Stored data:

Start of Block

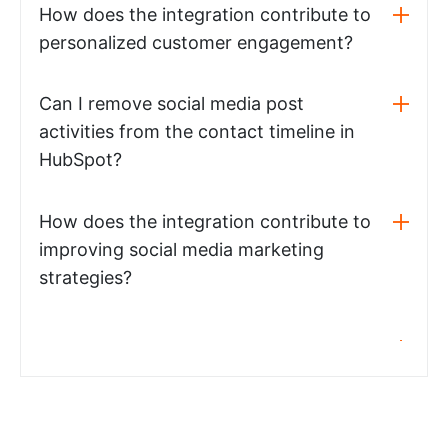
How does the integration contribute to
personalized customer engagement?
Can I remove social media post
activities from the contact timeline in
HubSpot?
How does the integration contribute to
improving social media marketing
strategies?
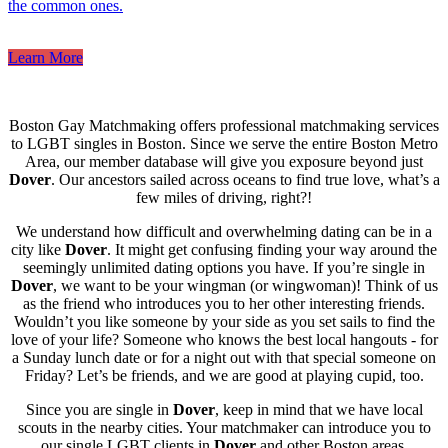
the common ones.
Learn More
Boston Gay Matchmaking offers professional matchmaking services
to LGBT singles in Boston. Since we serve the entire Boston Metro
Area, our member database will give you exposure beyond just
Dover
. Our ancestors sailed across oceans to find true love, what’s a
few miles of driving, right?!
We understand how difficult and overwhelming dating can be in a
city like
Dover
. It might get confusing finding your way around the
seemingly unlimited dating options you have. If you’re single in
Dover
, we want to be your wingman (or wingwoman)! Think of us
as the friend who introduces you to her other interesting friends.
Wouldn’t you like someone by your side as you set sails to find the
love of your life? Someone who knows the best local hangouts - for
a Sunday lunch date or for a night out with that special someone on
Friday? Let’s be friends, and we are good at playing cupid, too.
Since you are single in
Dover
, keep in mind that we have local
scouts in the nearby cities. Your matchmaker can introduce you to
our single LGBT clients in
Dover
and other Boston areas.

End of Block

Problem description: Report all lines above with "friends".

Expected answer:
as the friend who introduces you to her other interesting friends.
Friday? Let’s be friends, and we are good at playing cupid, too.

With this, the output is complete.